Friday 8 March 2013, 3.15PM to 5.00pm

Speaker(s): Dr. Ai Han, Chinese Academy of Sciences (Beijing)

This is a joint seminar with Professor Shouyang Wang and Dr. Xun Zhang also speaking. See department seminars for more details regarding their talks.

Abstract: An interval-valued observation in a time period contains more information than a point-valued observation in the same time period. Examples of interval data include the maximum and minimum temperatures in a day, the maximum and minimum GDP growth rates in a year, the maximum and minimum asset prices in a trading day, the bid and ask prices in a trading period, the long term and short term interests, and the 90%-tile and 10%-tile incomes of a cohort in a year, etc. Interval forecasts may be of direct interest in practice, as it contains information on the range of variation and the level or trend of economic processes. Moreover, the informational advantage of interval data can be exploited for more efficient econometric estimation and inference. We propose a new class of autoregressive conditional interval (ACI) models for interval-valued time series data. A minimum distance estimation method is proposed to estimate the parameters of an ACI model, and the consistency, asymptotic normality and asymptotic efficiency of the proposed estimator are established. It is shown that a two-stage minimum distance estimator is asymptotically most efficient among a class of minimum distance estimators, and it achieves the Cramer-Rao lower bound when the left and right bounds of the interval innovation process follow a bivariate normal distribution. Simulation studies show that the two-stage minimum distance estimator outperforms conditional least squares estimators based on the ranges and/or midpoints of the interval sample, as well as the conditional quasi-maximumlikelihood estimator based on the bivariate left and right bound information of the interval sample. In an empirical study on asset pricing, we document that when return interval data is used, some bond market factors, particularly the default risk factor, are significant in explaining excess stock returns, even after the stock market factors are controlled in regressions. This differs from the previous findings (e.g., Fama and French (1993)) in the literature.

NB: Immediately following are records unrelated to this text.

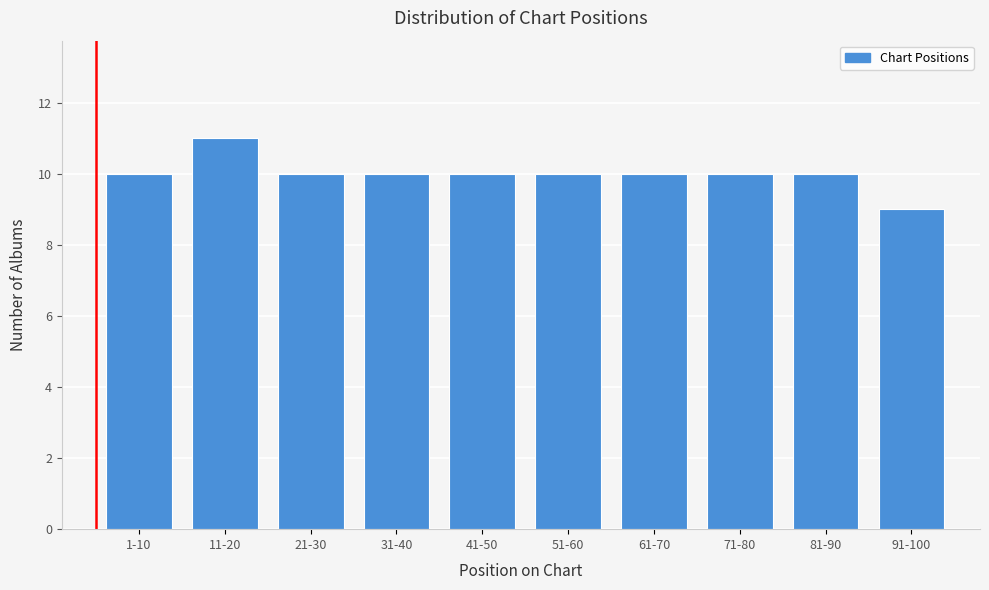

Reading right to left, what are all the values shown in this chart?

91-100=9	81-90=10	71-80=10	61-70=10	51-60=10	41-50=10	31-40=10	21-30=10	11-20=11	1-10=10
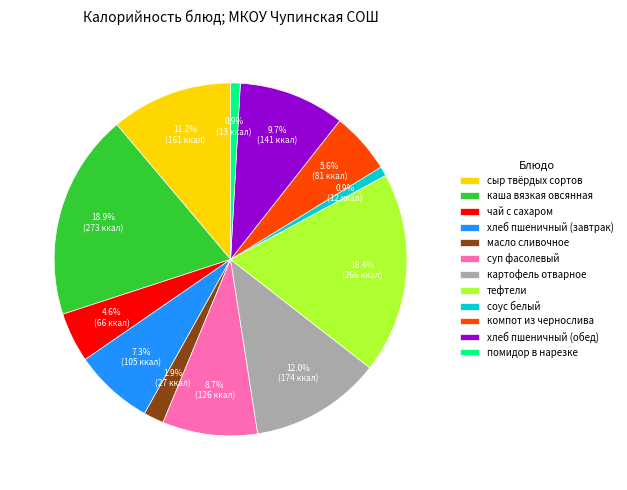

Does any single category account for the majority?

No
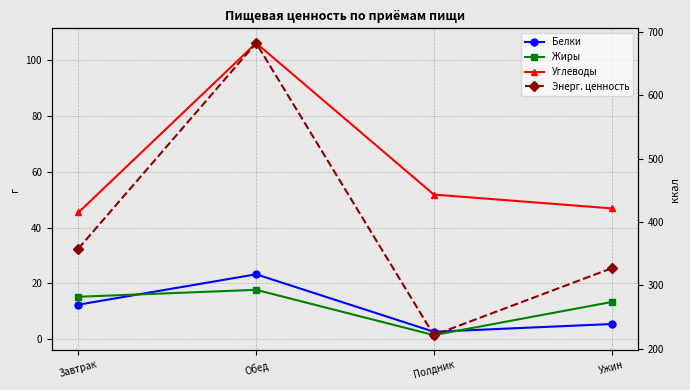

What is the average value of the Белки series?

10.9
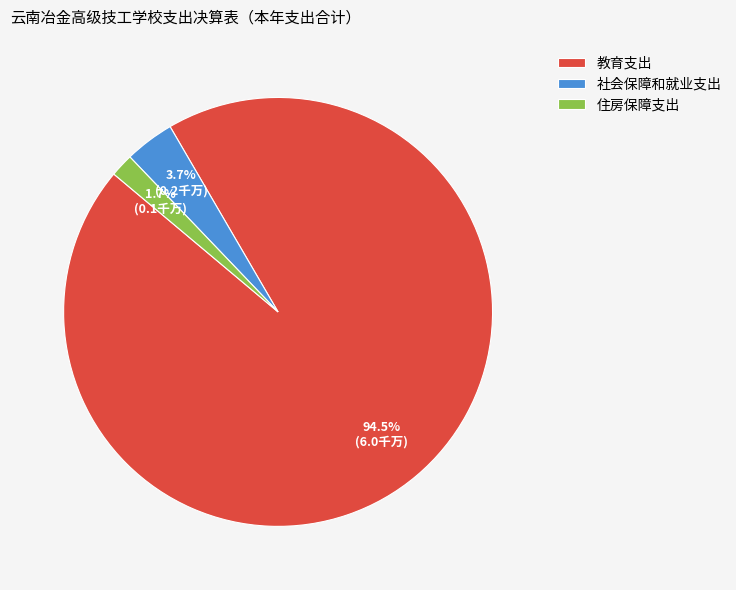

Is there any slice that represents more than half of the pie?

Yes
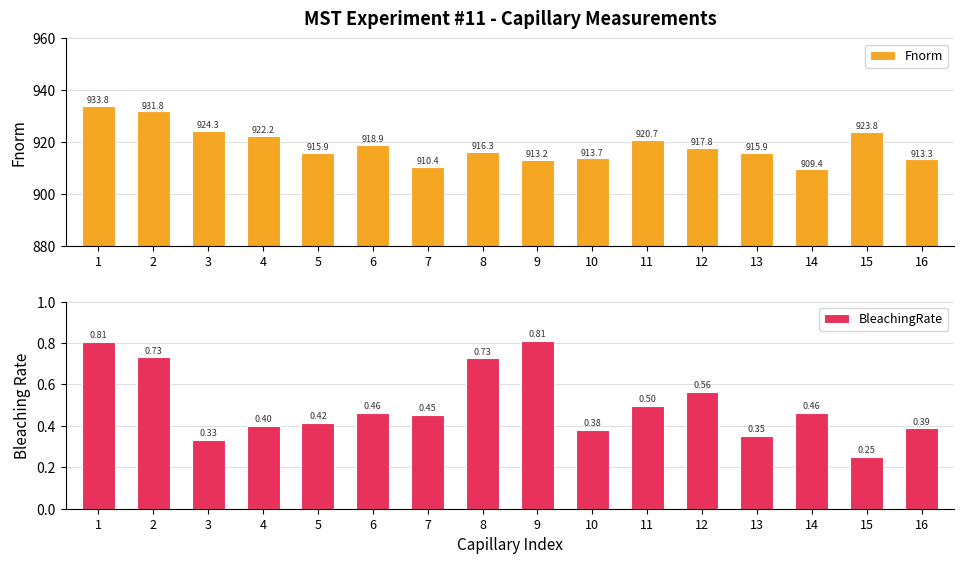

What is the sum of all Fnorm values?

14701.4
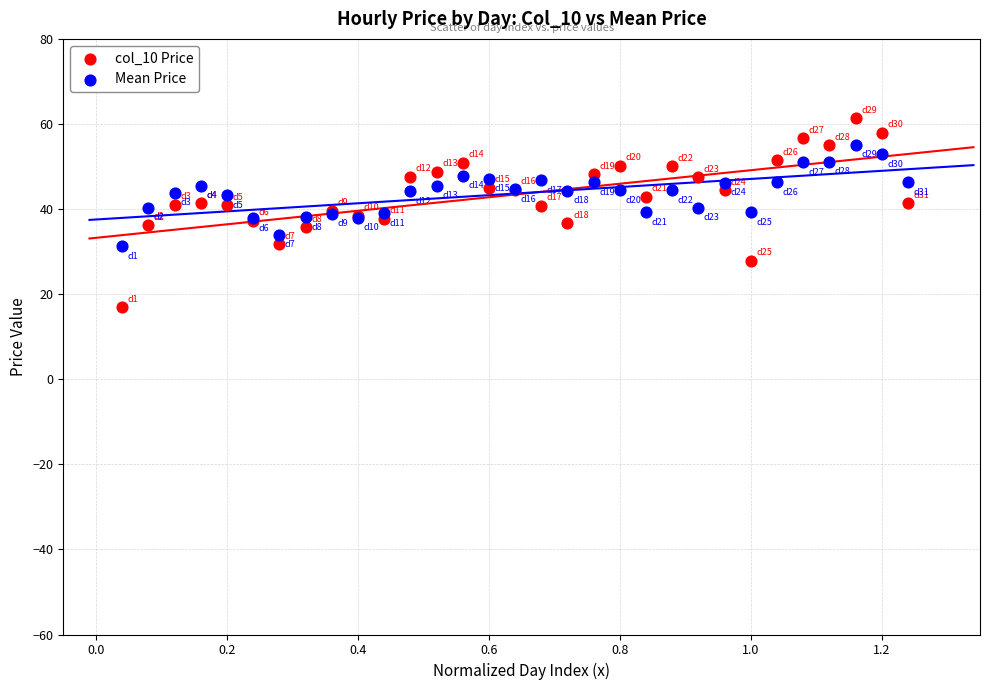

What is the X range (max minus min) for the scatter plot?

1.2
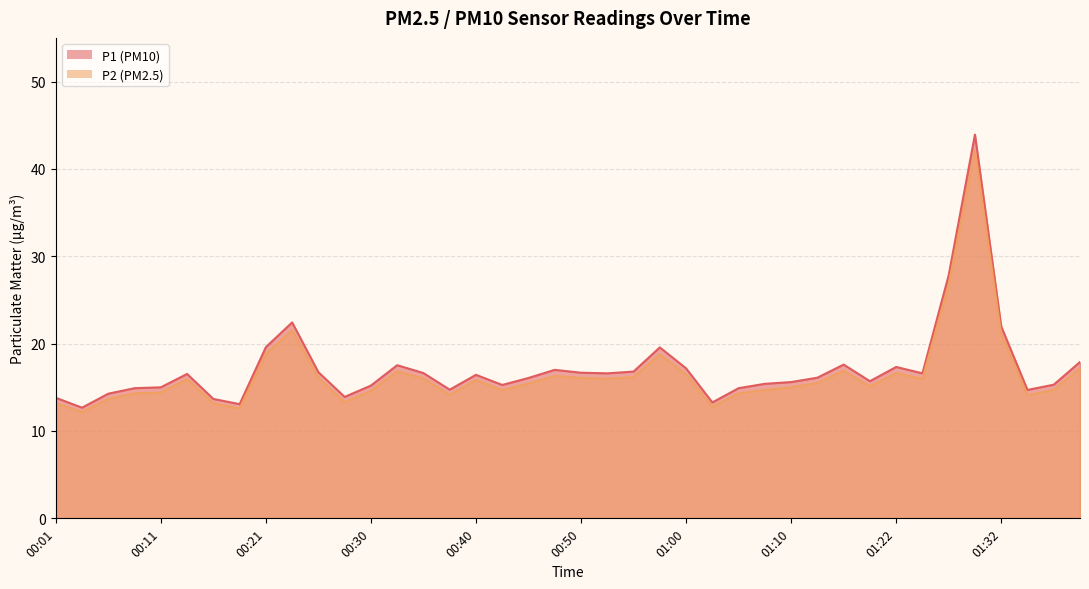

True or false: P1 and P2 intersect in this chart.

False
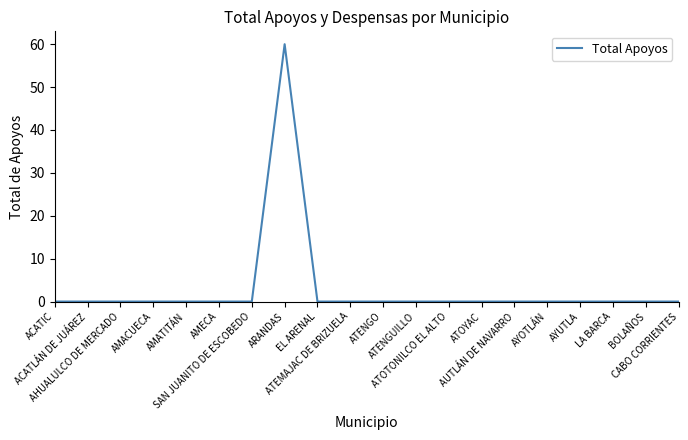

Reading left to right, extract all data points from this chart.

0	0	0	0	0	0	0	60	0	0	0	0	0	0	0	0	0	0	0	0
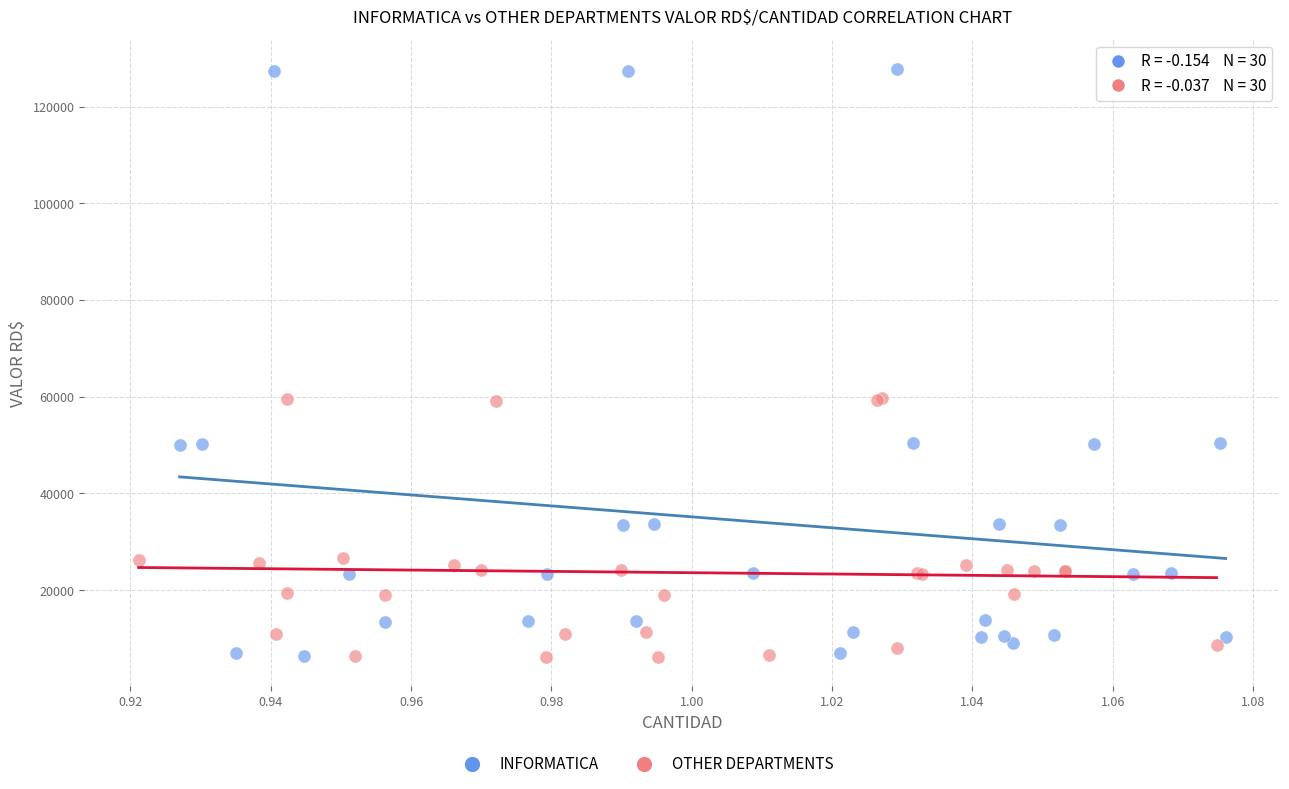

Which series contains the highest Y value?

INFORMATICA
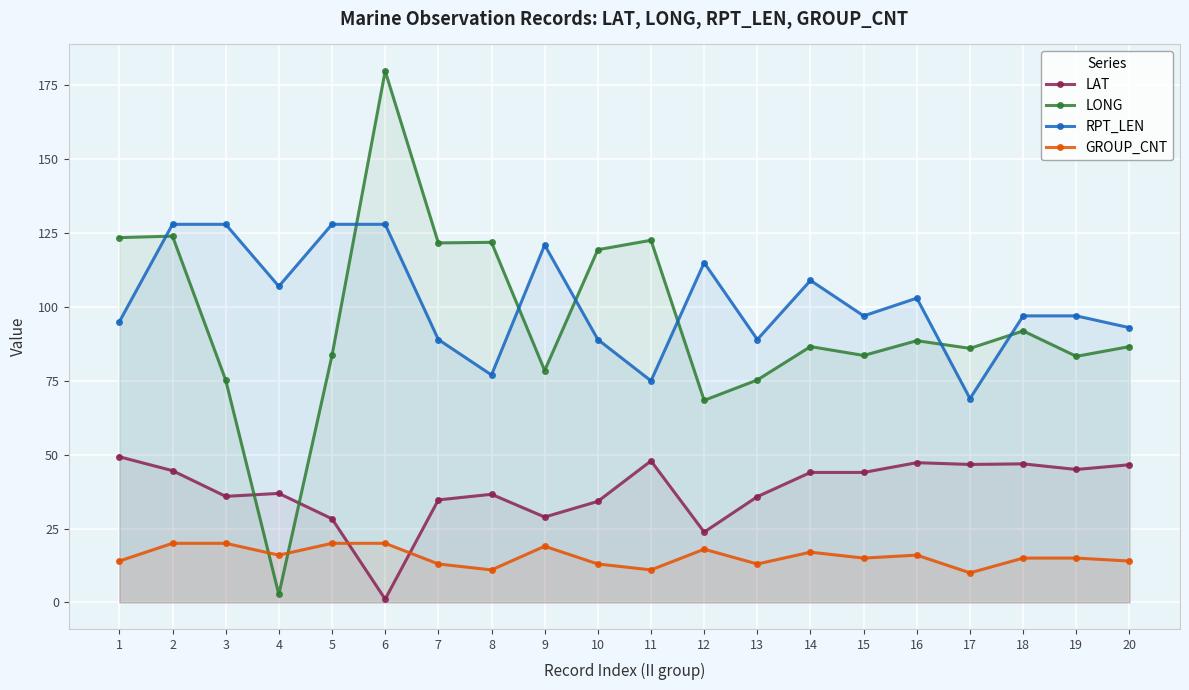

Reading left to right, extract all data points from this chart.

LAT: 49.3	44.6	35.9	36.9	28.3	1.1	34.7	36.6	28.9	34.2	47.9	23.8	35.8	44.0	44.0	47.3	46.7	46.9	45.0	46.6
LONG: 123.5	124.0	75.3	2.7	83.6	179.9	121.7	121.9	78.5	119.4	122.6	68.4	75.3	86.6	83.6	88.6	86.0	91.9	83.3	86.6
RPT_LEN: 95.0	128.0	128.0	107.0	128.0	128.0	89.0	77.0	121.0	89.0	75.0	115.0	89.0	109.0	97.0	103.0	69.0	97.0	97.0	93.0
GROUP_CNT: 14.0	20.0	20.0	16.0	20.0	20.0	13.0	11.0	19.0	13.0	11.0	18.0	13.0	17.0	15.0	16.0	10.0	15.0	15.0	14.0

Dr. Han is an assistant professor, affiliated with Academy of Mathematics and Systems Science/National Center for Mathematics and Interdisciplinary Science, Chinese Academy of Sciences. Dr. Ai Han’s research focuses on a novel interval-based methodology in econometrics and statistics. She was awarded for several prizes including Green Group Award of Computational Finance and Business Intelligence 2012, Omaha USA; Zhuli Yuehua Award in Management Sciences for Excellent PhD Student, Chinese Academy of Sciences, 2011, Beijing, China,; WPI Young Researcher, WPI Immunology Frontier Research Center, Osaka University, 2009, Osaka, Japan, First-place in GeLin Scholar, Chinese Academy of Sciences, 2009.

Research areas: Interval modelling, econometric theory, asymptotic theory, time series analysis.

Location: Economics Staff Room (EC/202)

Admission: For Staff and PhD students